By the mid-1860s, Isabella finally seemed on the way to domestic well-being herself. Her third child, Orchart Beeton, was born at the Beeton company offices on December 2, 1863, and grew into a healthy child. Again the pattern was typical of syphilis, a disease which would fall into dormant phases after several years of activity. In 1864 Isabella became pregnant with her fourth son, Mayson Moss Beeton. He was born healthy on January 29, 1865, but Isabella had fallen deathly ill by the next day. Her death on February 6, at age 28, was due not to syphilis but to another common scourge of Victorian women, puerperal fever, which, like syphilis, is easily treatable with modern antibiotics.

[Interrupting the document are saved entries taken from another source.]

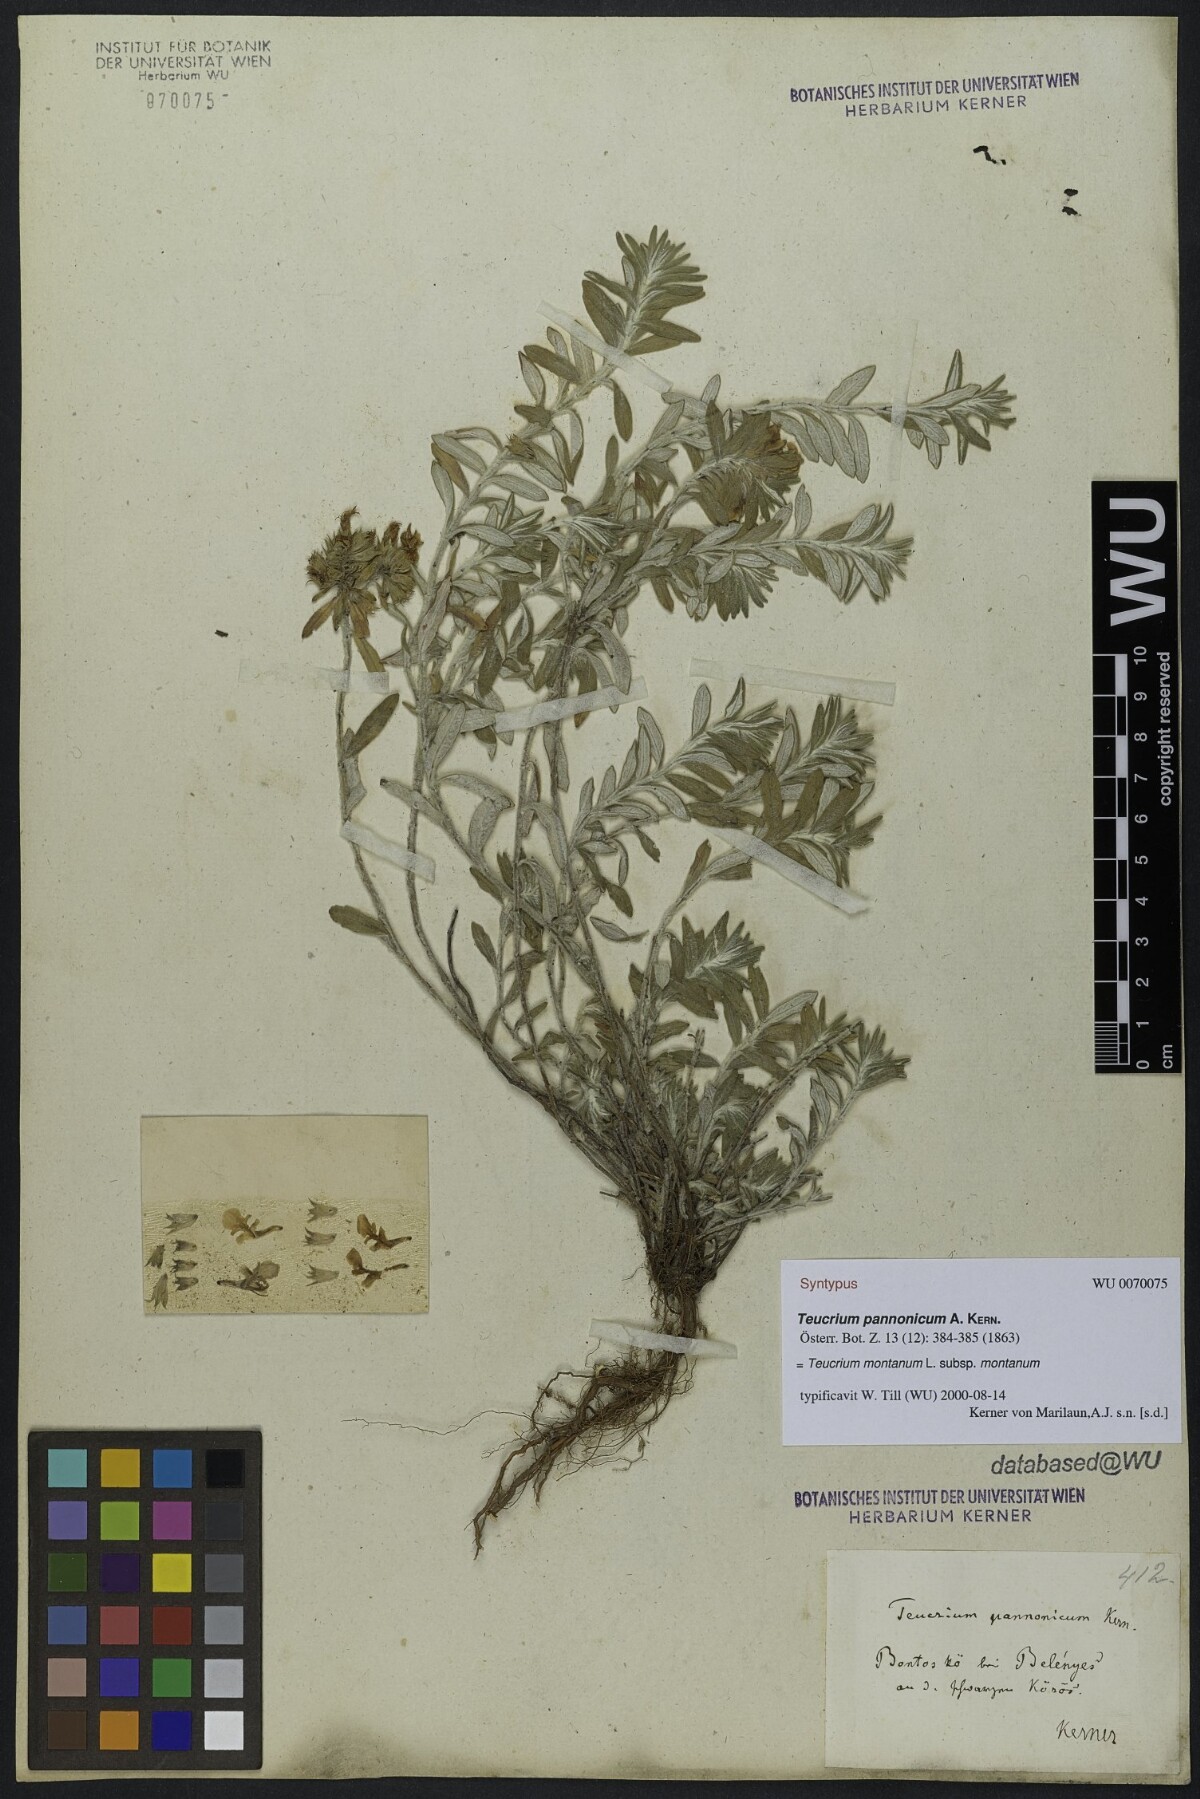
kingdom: Plantae
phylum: Tracheophyta
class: Magnoliopsida
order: Lamiales
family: Lamiaceae
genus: Teucrium
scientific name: Teucrium montanum
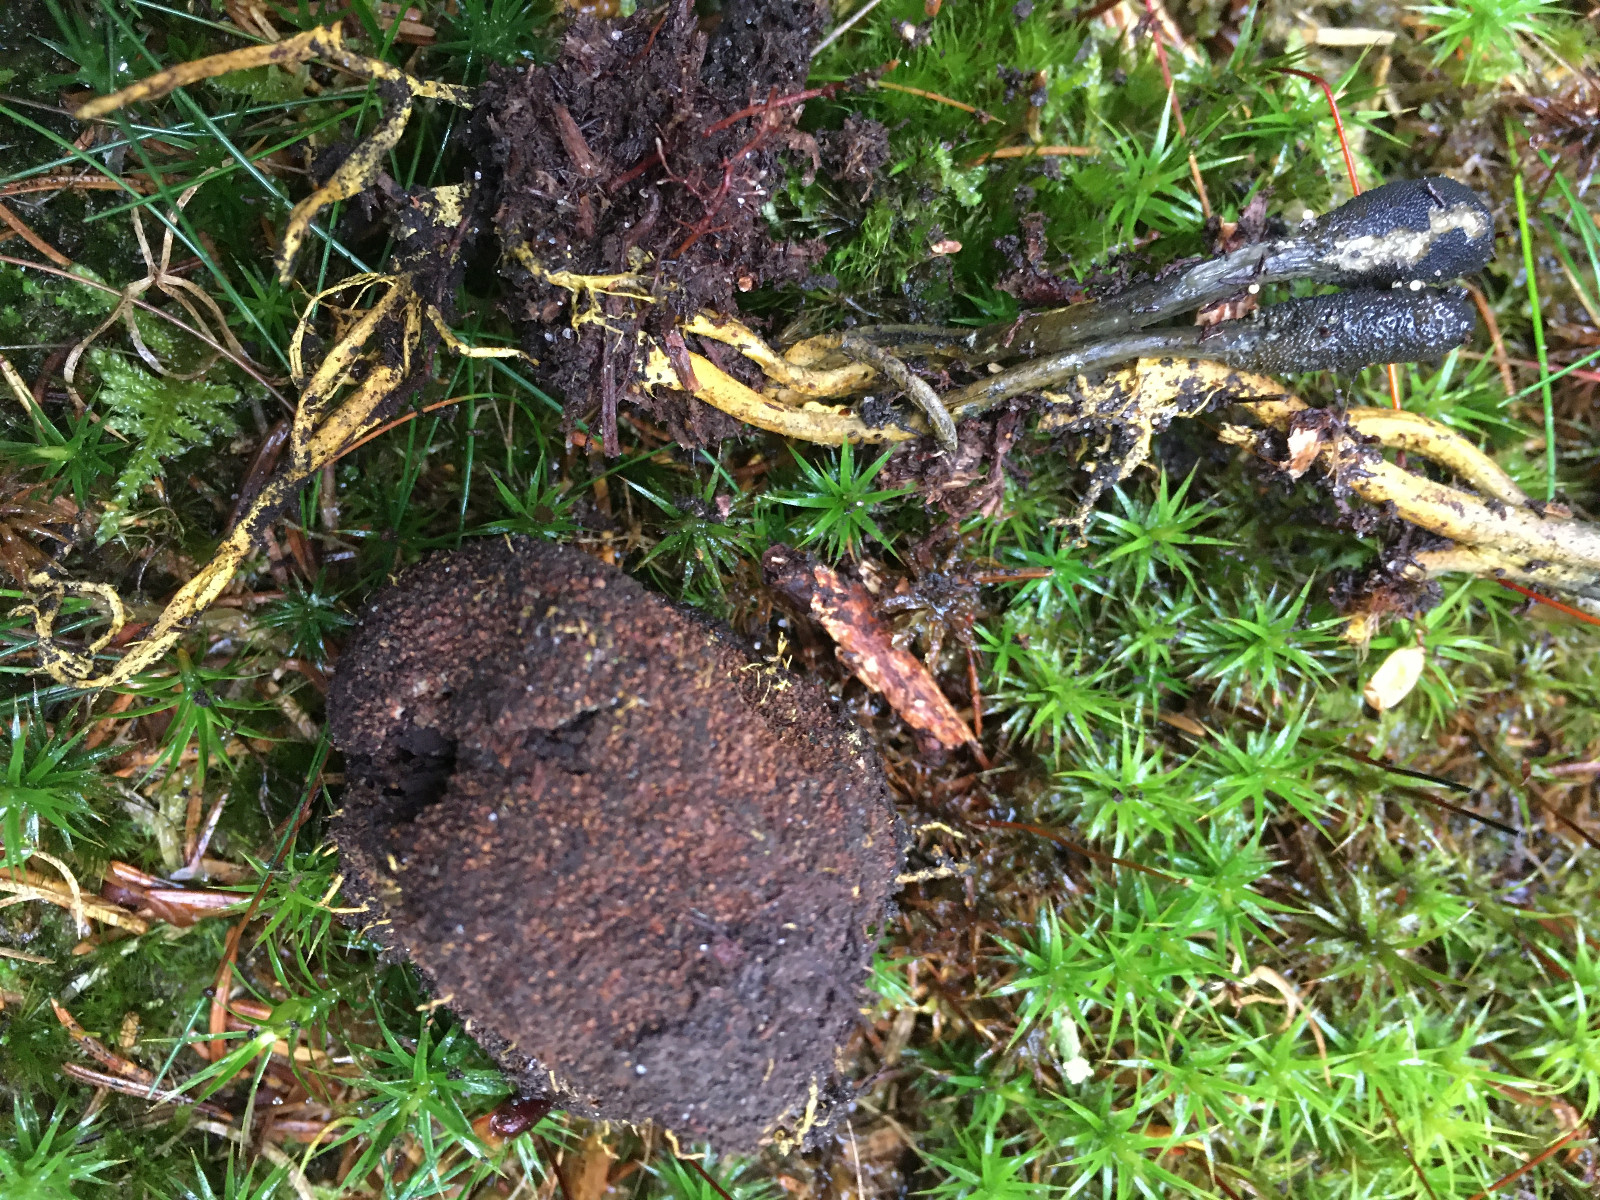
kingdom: Fungi
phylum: Ascomycota
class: Eurotiomycetes
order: Eurotiales
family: Elaphomycetaceae
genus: Elaphomyces
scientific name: Elaphomyces muricatus
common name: vortet hjortetrøffel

The Mrs. Beeton books did not die with their author. Samuel Beeton kept his wife's death quiet, issuing later editions of the Book of Household Management with new prefaces that suggested she was still alive. Over time, other Mrs. Beeton books appeared, and Mrs. Beeton became as much a brand name as an individual. Samuel Beeton himself was distressed by his wife's death, and his later years were unhappy ones. Editions of the once-wholesome Englishwoman's Domestic Magazine began to contain barely disguised episodes of sadomasochistic fantasy in the form of lengthy descriptions and discussions of whipping. Throughout much of the twentieth century, however, the name Mrs. Beeton served as shorthand for domestic quality in England and many other parts of the English-speaking world.

Books

Hughes, Kathryn, The Short Life and Long Times of Mrs. Beeton, Knopf, 2006.

Periodicals

Daily Mail (London, England), October 7, 2006.

Guardian (London, England), February 11, 2006; June 2, 2006; March 17, 2007.

Times (London, England), October 8, 2005.